A. Un rejet écartant tout examen des conditions du référé-liberté
Le juge des référés statue en application de l’article L. 522-3 du code de justice administrative, qui lui permet de rejeter une requête par ordonnance sans audience lorsque celle-ci est « manifestement (…) mal fondée ». En l’espèce, le caractère « mal fondé » ne s’entend pas d’une absence d’atteinte grave à une liberté fondamentale, mais bien de l’erreur de saisine. Le juge ne se prononce à aucun moment sur la condition d’urgence, pourtant invoquée avec force par la requérante, ni sur la violation alléguée de son droit à la dignité ou de son droit au logement.
Tous les moyens de fond soulevés, qui concernaient pourtant des libertés fondamentales au cœur de la procédure de référé-liberté, sont ignorés. Le juge n’analyse pas si « la décision contestée a été adoptée au terme d’une procédure irrégulière » ou si elle porte « une atteinte gave et manifestement illégale » aux droits de la personne. La question de la compétence agit comme un filtre absolu qui précède toute autre considération. Cela démontre que la justiciabilité d’une demande est une condition préalable à l’examen de son bien-fondé, même dans le contexte d’une procédure conçue pour apporter une réponse rapide à des situations de péril imminent.
B. Une décision d’espèce à la portée pédagogique
La présente ordonnance est une décision d’espèce, sa solution étant dictée par la stricte application de règles de compétence préexistantes et constantes. Elle ne constitue en rien un revirement de jurisprudence ni n’apporte d’éclairage nouveau sur l’office du juge du référé-liberté quant au fond du droit. Sa valeur est ailleurs : elle sert de rappel sévère mais nécessaire sur le respect des règles procédurales. Elle souligne que l’urgence d’une situation et la gravité des atteintes invoquées ne sauraient permettre à un justiciable de déroger aux règles de saisine des juridictions.
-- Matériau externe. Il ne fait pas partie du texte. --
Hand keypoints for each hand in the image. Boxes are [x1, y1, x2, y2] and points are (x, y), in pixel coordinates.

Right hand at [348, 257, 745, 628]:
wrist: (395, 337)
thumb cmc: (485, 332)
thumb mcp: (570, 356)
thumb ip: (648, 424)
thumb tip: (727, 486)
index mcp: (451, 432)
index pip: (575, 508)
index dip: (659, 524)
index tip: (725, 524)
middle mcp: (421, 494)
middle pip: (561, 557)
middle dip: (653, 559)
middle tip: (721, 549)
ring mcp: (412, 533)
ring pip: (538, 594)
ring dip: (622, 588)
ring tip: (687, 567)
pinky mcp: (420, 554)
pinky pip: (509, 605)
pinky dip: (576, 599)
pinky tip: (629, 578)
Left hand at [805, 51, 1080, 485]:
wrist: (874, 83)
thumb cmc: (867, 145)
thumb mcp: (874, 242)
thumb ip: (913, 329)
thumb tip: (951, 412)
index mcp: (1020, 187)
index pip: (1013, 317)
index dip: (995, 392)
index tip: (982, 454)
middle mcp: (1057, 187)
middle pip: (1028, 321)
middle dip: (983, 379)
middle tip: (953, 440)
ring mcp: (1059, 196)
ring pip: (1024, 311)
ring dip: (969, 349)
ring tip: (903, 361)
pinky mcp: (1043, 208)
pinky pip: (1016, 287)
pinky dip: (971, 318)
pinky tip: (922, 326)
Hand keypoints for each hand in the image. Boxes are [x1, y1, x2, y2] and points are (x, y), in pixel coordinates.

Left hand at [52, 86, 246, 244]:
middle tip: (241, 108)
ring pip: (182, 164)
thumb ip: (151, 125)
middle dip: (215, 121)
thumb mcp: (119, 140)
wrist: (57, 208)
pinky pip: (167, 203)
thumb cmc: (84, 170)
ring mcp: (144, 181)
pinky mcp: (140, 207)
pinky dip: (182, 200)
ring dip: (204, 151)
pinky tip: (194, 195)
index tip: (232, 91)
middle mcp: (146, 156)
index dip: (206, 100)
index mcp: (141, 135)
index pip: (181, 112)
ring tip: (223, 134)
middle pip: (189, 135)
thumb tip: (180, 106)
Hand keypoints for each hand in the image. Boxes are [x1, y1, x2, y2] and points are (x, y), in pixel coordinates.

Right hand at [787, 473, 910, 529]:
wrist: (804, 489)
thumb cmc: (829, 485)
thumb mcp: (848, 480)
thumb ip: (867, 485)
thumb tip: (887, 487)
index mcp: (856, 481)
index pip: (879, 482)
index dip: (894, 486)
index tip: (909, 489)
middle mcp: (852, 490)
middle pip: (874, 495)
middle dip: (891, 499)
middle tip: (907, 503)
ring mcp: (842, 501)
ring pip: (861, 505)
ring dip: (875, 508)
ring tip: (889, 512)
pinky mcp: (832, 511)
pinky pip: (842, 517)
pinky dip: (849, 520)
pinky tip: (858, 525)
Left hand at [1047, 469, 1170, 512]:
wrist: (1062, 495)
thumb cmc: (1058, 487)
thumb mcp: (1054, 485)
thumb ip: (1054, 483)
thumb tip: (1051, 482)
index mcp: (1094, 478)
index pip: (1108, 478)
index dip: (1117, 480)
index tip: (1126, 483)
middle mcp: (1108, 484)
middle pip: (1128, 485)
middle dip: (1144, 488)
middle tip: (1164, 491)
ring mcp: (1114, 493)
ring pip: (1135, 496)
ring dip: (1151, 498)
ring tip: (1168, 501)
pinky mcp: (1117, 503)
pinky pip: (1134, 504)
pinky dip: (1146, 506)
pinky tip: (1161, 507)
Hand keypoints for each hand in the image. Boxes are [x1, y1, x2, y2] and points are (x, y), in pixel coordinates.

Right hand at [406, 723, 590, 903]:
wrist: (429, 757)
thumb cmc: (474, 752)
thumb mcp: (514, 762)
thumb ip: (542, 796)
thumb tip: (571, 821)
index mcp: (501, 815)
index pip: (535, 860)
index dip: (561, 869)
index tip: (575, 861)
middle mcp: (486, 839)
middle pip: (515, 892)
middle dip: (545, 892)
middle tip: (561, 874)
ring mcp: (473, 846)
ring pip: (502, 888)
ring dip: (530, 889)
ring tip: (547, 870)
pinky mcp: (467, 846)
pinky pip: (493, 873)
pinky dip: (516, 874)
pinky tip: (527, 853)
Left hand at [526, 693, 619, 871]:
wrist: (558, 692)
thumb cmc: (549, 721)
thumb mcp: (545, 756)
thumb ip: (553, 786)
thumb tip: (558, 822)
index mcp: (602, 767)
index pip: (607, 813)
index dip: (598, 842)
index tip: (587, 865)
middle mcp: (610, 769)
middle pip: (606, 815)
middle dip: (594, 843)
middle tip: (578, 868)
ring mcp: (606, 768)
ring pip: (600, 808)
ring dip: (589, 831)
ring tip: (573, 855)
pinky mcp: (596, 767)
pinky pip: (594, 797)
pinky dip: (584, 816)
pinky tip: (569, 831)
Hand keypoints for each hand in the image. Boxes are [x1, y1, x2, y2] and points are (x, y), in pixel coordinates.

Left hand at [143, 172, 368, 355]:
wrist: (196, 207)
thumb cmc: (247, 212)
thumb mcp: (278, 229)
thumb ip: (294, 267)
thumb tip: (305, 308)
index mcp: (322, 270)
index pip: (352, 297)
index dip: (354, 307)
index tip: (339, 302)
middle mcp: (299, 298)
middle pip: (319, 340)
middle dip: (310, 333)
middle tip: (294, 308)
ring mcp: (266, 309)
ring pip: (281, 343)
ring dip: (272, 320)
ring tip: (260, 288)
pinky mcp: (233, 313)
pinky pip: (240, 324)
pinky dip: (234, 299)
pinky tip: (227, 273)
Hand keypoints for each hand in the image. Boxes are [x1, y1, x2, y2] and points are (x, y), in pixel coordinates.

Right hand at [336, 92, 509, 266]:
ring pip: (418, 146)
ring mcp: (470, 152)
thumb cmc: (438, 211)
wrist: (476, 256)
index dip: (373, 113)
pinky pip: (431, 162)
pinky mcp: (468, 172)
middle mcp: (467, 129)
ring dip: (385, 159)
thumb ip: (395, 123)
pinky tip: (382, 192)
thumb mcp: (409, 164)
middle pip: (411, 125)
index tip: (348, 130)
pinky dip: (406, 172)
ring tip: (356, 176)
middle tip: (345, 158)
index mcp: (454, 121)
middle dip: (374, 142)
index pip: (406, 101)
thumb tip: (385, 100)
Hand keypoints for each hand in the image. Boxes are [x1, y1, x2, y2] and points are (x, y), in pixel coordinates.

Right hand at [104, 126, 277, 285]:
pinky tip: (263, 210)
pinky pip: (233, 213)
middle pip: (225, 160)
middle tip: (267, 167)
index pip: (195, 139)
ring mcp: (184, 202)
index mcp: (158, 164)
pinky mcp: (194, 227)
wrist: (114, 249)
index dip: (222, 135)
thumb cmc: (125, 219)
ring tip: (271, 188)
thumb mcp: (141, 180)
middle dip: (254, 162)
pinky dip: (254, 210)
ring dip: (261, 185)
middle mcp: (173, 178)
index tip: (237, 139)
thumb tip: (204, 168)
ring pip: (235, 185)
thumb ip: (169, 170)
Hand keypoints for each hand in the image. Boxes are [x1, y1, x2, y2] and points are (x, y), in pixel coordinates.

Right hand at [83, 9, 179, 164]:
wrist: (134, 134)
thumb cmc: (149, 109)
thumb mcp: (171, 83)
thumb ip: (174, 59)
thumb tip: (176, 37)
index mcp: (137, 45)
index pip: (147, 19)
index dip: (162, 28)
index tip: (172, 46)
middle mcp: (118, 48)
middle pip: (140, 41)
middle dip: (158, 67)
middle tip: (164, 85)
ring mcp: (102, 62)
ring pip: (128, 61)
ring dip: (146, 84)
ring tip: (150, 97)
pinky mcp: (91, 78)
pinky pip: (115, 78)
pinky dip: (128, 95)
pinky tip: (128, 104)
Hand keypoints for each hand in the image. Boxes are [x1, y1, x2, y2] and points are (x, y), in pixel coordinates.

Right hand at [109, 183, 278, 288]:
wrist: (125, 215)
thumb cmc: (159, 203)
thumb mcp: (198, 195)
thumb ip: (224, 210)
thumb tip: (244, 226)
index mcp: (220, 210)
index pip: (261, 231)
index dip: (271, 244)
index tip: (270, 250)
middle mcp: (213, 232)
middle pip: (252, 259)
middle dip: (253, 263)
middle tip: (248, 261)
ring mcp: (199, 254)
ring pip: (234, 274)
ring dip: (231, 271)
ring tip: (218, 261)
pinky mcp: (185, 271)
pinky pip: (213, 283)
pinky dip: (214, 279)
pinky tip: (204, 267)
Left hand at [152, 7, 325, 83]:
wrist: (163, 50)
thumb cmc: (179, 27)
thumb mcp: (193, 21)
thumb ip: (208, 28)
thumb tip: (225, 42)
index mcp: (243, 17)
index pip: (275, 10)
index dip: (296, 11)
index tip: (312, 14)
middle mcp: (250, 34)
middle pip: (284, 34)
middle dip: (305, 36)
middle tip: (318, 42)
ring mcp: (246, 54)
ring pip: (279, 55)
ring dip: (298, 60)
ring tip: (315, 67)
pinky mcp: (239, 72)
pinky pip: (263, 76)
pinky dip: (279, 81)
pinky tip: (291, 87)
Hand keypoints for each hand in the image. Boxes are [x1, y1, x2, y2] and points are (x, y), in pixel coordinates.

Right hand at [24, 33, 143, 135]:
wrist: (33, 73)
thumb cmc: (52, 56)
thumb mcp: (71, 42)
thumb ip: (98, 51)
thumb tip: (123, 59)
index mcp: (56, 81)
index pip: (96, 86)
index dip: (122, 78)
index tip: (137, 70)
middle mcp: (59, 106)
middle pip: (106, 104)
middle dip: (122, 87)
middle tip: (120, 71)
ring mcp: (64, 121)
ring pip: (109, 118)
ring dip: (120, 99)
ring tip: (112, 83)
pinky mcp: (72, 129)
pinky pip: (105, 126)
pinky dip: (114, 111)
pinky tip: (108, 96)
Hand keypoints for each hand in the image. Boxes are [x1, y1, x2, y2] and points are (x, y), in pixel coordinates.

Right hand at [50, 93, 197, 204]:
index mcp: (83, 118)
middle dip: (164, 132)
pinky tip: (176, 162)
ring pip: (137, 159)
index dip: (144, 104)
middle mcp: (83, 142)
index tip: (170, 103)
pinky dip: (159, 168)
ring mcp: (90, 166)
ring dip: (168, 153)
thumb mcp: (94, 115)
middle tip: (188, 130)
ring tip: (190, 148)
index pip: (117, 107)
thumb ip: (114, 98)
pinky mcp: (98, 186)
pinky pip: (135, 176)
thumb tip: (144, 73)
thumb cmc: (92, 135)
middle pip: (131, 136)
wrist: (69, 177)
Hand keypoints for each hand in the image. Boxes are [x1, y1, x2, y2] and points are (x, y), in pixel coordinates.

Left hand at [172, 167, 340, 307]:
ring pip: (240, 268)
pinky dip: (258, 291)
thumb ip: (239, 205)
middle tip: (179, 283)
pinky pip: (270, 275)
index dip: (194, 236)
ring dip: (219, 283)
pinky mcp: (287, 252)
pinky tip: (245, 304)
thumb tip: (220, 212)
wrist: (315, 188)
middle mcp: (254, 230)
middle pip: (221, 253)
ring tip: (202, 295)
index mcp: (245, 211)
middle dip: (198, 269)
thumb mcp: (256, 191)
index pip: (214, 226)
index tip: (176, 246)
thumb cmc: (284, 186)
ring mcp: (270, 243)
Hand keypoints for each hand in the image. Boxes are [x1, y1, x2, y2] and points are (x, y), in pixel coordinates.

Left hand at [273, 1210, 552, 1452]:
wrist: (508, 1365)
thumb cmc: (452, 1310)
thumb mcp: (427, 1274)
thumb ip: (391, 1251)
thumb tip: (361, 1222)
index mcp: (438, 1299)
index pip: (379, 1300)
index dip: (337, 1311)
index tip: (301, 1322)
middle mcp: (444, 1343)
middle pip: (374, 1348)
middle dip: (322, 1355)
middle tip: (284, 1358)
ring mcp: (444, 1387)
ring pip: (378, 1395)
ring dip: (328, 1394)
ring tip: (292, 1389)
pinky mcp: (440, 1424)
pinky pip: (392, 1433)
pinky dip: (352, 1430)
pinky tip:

En ce sens, la décision a une portée pédagogique. Elle rappelle aux justiciables et à leurs conseils que le choix de la juridiction compétente est un prérequis indispensable à l’efficacité de leur action. Saisir le Conseil d’État à tort dans une affaire relevant du tribunal administratif conduit non seulement au rejet de la demande, mais aussi à une perte de temps précieuse, ce qui est particulièrement préjudiciable dans une situation d’urgence avérée comme une expulsion imminente. La rigueur procédurale, si elle peut paraître insensible aux circonstances humaines de l’espèce, est ici présentée comme le garant du bon fonctionnement de la justice administrative.